By Betty J. Kekse
Spring is here and what better way to celebrate than a delicious salad. This simple and quick recipe combines some of my favorite foods- lemon, capers, tomatoes, and arugula. Hope you enjoy this recipe and remember if the dinner doesn’t work out tonight you will have tomorrow to cook again. Cheers!
Lemon Shrimp Salad Recipe
Serves 2
Ingredients:
- 3TB – avocado oil
- 1 – shallot, diced
- 4 – cloves of garlic; minced
- 1lb – shrimp
- 2TB – capers; drained and rinsed
- 6oz – cherry tomatoes
- Juice from 1 lemon
- 1TB – rice vinegar
- black pepper
- kosher salt
- 5 cups – fresh arugula
Directions:
- In a large skillet, heat avocado oil over med-high heat. Add shallots and cook, stirring occasionally for 3-4 minutes, until just browning.

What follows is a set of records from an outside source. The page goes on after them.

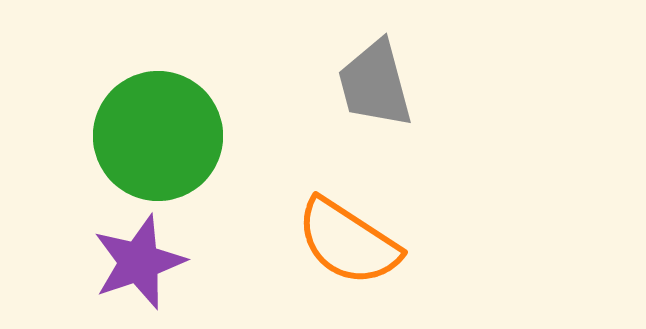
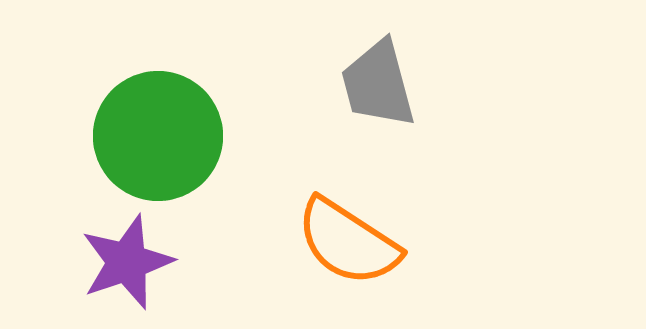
gray trapezoid: moved 3 px right
purple star: moved 12 px left
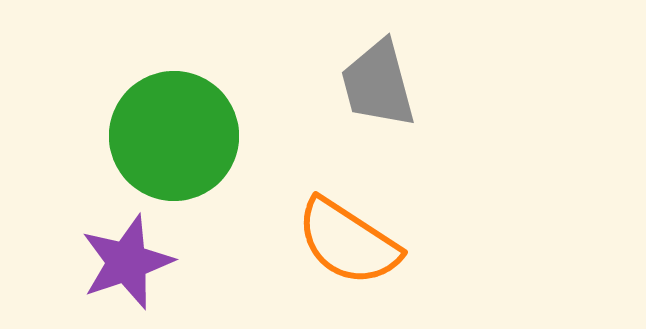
green circle: moved 16 px right
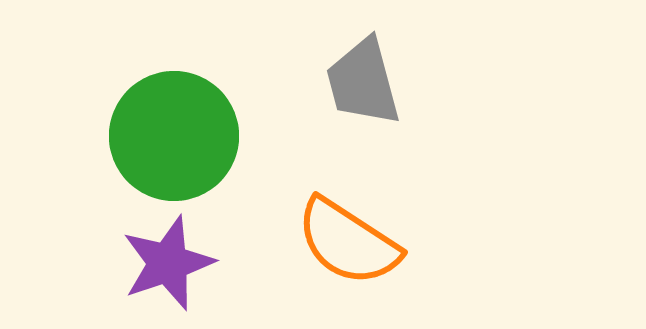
gray trapezoid: moved 15 px left, 2 px up
purple star: moved 41 px right, 1 px down
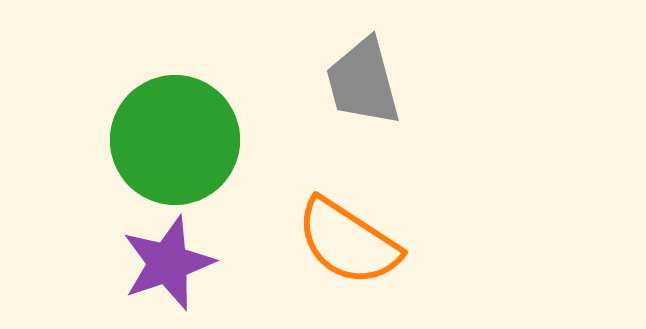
green circle: moved 1 px right, 4 px down
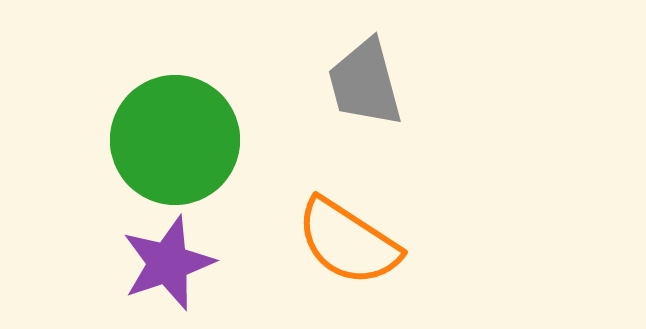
gray trapezoid: moved 2 px right, 1 px down
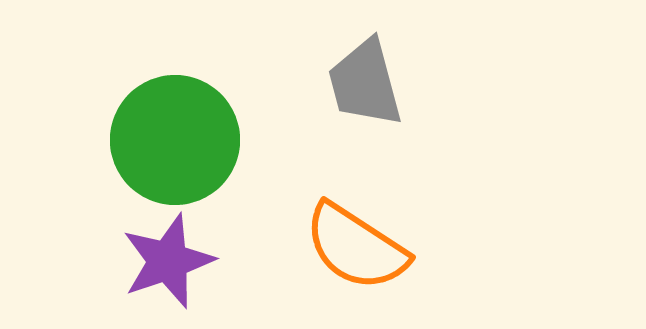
orange semicircle: moved 8 px right, 5 px down
purple star: moved 2 px up
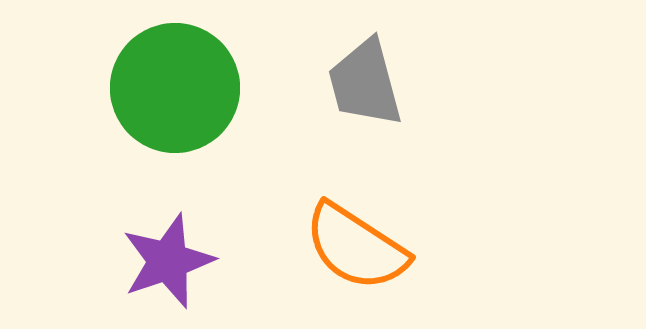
green circle: moved 52 px up
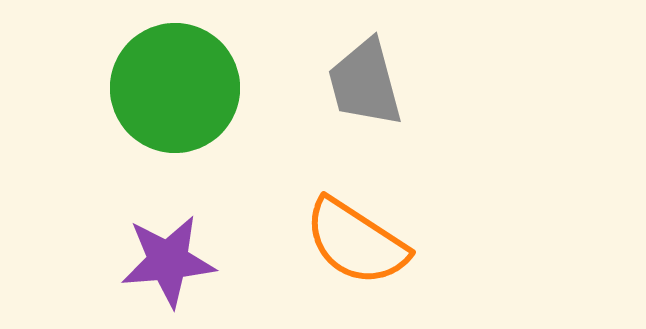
orange semicircle: moved 5 px up
purple star: rotated 14 degrees clockwise
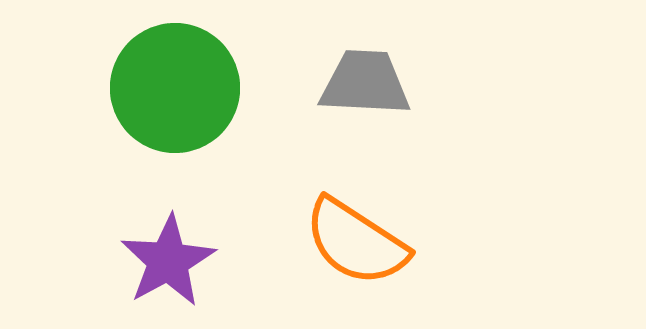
gray trapezoid: rotated 108 degrees clockwise
purple star: rotated 24 degrees counterclockwise
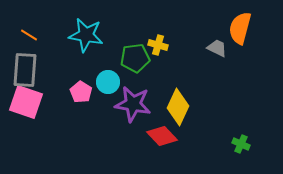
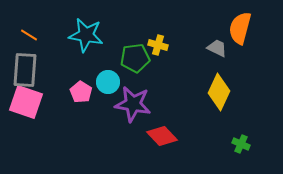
yellow diamond: moved 41 px right, 15 px up
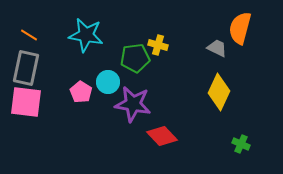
gray rectangle: moved 1 px right, 2 px up; rotated 8 degrees clockwise
pink square: rotated 12 degrees counterclockwise
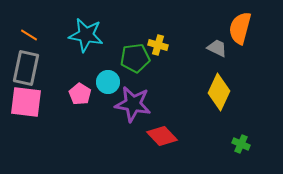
pink pentagon: moved 1 px left, 2 px down
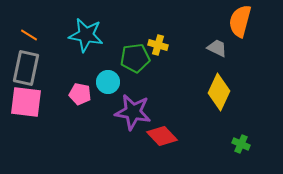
orange semicircle: moved 7 px up
pink pentagon: rotated 20 degrees counterclockwise
purple star: moved 8 px down
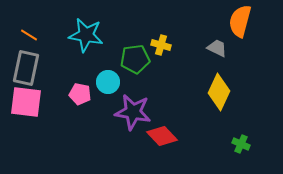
yellow cross: moved 3 px right
green pentagon: moved 1 px down
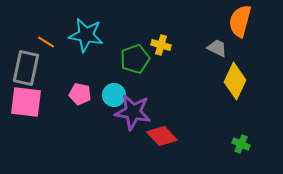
orange line: moved 17 px right, 7 px down
green pentagon: rotated 12 degrees counterclockwise
cyan circle: moved 6 px right, 13 px down
yellow diamond: moved 16 px right, 11 px up
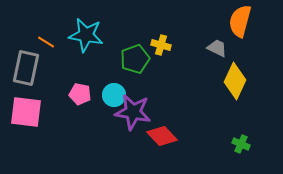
pink square: moved 10 px down
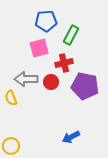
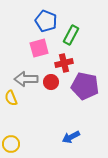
blue pentagon: rotated 25 degrees clockwise
yellow circle: moved 2 px up
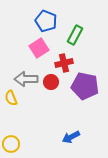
green rectangle: moved 4 px right
pink square: rotated 18 degrees counterclockwise
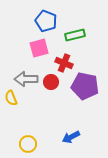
green rectangle: rotated 48 degrees clockwise
pink square: rotated 18 degrees clockwise
red cross: rotated 36 degrees clockwise
yellow circle: moved 17 px right
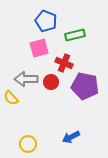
yellow semicircle: rotated 21 degrees counterclockwise
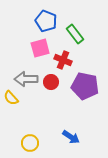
green rectangle: moved 1 px up; rotated 66 degrees clockwise
pink square: moved 1 px right
red cross: moved 1 px left, 3 px up
blue arrow: rotated 120 degrees counterclockwise
yellow circle: moved 2 px right, 1 px up
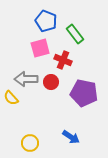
purple pentagon: moved 1 px left, 7 px down
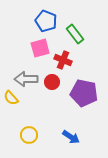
red circle: moved 1 px right
yellow circle: moved 1 px left, 8 px up
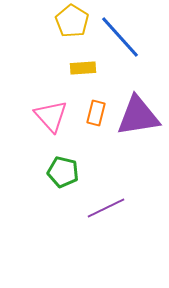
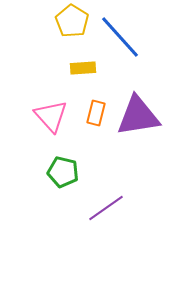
purple line: rotated 9 degrees counterclockwise
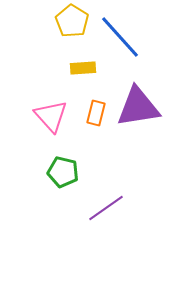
purple triangle: moved 9 px up
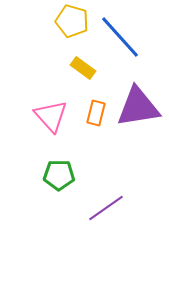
yellow pentagon: rotated 16 degrees counterclockwise
yellow rectangle: rotated 40 degrees clockwise
green pentagon: moved 4 px left, 3 px down; rotated 12 degrees counterclockwise
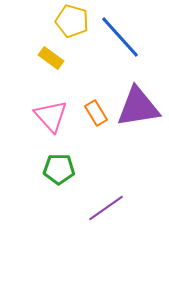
yellow rectangle: moved 32 px left, 10 px up
orange rectangle: rotated 45 degrees counterclockwise
green pentagon: moved 6 px up
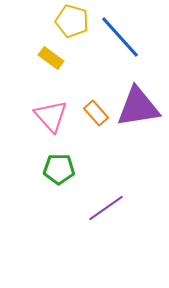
orange rectangle: rotated 10 degrees counterclockwise
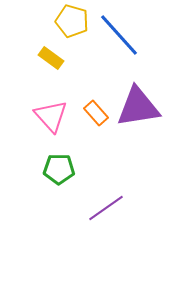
blue line: moved 1 px left, 2 px up
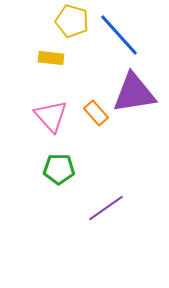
yellow rectangle: rotated 30 degrees counterclockwise
purple triangle: moved 4 px left, 14 px up
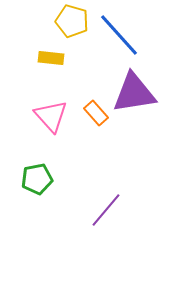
green pentagon: moved 22 px left, 10 px down; rotated 12 degrees counterclockwise
purple line: moved 2 px down; rotated 15 degrees counterclockwise
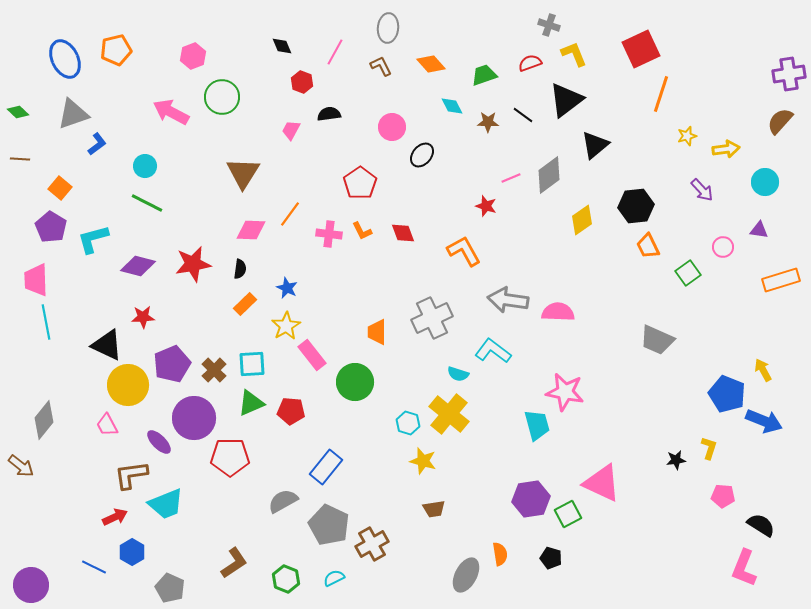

- Add garlic and cook for 30 seconds until just fragrant.
- Stir in shrimp, capers, tomatoes, lemon juice and rice vinegar. Cook over medium heat for 10-15 minutes. Until shrimp is pink and cooked through.
- Let rest for about 5 minutes
- Divide the arugula on two plates and top with the cooked shrimp mixture using the sauce as dressing for the salad. Serve and enjoy!